Another limitation is that only one rater’s evaluation was used per simulation training, which may introduce single-source bias. Our earlier study reported poor-to-fair interrater reliability (ICC 0.30–0.41) [19], consistent with the findings of Steinemann et al. [14] (ICC 0.44) in real-time simulation assessments. Using at least two raters might reduce bias and provide consensus scoring [21, 33]. However, multiple raters may focus on different behaviors, potentially affecting the results. In practice, using a single rater is considered acceptable for quality assessments, as the T-NOTECHS overall score is considered reliable [16]. Due to resource constraints, only one expert rater was used per simulation, although over the nine-year study period, four different instructors served as raters, potentially providing some variation in assessments. Given that raters applied standardized T-NOTECHS criteria and did not share their assessments with participants, the absence of blinding is unlikely to have introduced systematic bias. As the data were primarily collected to improve trauma simulations, raters were not aware at the time of training that their evaluations would later be used for research. Although, informed consent for the use of their assessments was obtained thereafter, further ensuring transparency and ethical conduct.
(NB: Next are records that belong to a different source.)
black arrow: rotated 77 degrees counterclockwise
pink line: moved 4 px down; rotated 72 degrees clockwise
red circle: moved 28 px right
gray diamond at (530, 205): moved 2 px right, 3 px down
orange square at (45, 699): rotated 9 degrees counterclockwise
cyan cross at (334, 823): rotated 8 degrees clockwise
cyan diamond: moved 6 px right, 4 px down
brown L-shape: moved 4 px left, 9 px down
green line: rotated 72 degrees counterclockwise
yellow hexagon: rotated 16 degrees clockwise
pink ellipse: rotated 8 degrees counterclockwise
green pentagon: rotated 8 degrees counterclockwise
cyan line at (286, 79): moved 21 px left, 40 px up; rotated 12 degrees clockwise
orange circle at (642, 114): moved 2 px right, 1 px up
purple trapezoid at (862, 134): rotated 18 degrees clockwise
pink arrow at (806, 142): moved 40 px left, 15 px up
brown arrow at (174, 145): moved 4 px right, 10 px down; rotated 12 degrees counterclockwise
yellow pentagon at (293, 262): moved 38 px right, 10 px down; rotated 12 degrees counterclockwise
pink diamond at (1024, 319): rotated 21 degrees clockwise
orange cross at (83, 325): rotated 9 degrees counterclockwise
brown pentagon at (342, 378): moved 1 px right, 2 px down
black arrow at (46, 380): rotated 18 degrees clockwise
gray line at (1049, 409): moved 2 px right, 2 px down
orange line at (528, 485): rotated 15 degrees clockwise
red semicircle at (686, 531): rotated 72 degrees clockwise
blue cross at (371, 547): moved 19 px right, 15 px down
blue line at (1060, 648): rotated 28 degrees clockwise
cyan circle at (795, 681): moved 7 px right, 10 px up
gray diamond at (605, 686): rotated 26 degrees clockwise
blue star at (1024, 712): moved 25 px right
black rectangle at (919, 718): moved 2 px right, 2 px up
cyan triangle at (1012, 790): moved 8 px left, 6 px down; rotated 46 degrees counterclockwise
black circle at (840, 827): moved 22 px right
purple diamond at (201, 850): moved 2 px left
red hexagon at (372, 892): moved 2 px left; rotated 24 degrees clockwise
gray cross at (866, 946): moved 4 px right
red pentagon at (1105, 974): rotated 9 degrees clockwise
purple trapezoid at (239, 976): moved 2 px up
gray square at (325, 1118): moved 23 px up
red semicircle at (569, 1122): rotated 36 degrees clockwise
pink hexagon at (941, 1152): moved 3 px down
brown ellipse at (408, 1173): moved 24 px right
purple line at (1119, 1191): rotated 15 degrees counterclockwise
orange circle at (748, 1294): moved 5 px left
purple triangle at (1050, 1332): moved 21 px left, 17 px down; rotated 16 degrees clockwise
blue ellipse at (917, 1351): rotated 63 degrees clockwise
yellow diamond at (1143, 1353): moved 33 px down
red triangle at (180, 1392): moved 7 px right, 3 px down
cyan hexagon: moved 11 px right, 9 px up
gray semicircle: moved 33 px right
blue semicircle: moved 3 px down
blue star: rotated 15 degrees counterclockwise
Additionally, a limitation of this study is the use of only univariate statistical models. This approach was selected due to the exploratory aim and modest sample size, which made multivariable modelling prone to overfitting. However, without multivariable adjustment, potential confounding cannot be fully accounted for, and the findings should be interpreted cautiously.
A strength within this limitation is that we had four different raters in this study, which reduces systemic bias by incorporating diverse perspectives and large datasets. Moreover, similar tools like the Oxford NOTECHS scale have demonstrated that reliable team evaluations can be conducted by a single trained observer from various professional backgrounds [34]. Finally, most of our simulations and assessments were conducted before recent reviews on non-technical skill assessment tools [8, 15, 35].
The strengths of this study include the large dataset of 1822 participants from both novice and expert healthcare professionals and a 9-year study period. Another key strength is the development of a Finnish version of the T-NOTECHS scale [21], which is routinely used in our trauma team simulation trainings [12, 13, 19]. We also used expert raters, which improves the reliability of the assessments [15]. Other strengths include the thorough training of raters to evaluate team performance, the real hospital environment in which the assessments were conducted, and the variety of simulations assessed, which improves generalizability of the results.
Conclusions
Work experience and team size were the most influential background factors associated with better non-technical skills assessed by expert raters. Less experienced professionals and those working in smaller teams consistently scored lower in non-technical performance. These findings highlight the critical role of both clinical experience and team structure in formulating effective team behavior in simulated trauma teams. Other variables, including gender, age, occupation, and training frequency, did not show associations with T-NOTECHS scores. Further research is needed to explore how to best support early-career professionals in acquiring crucial team competencies.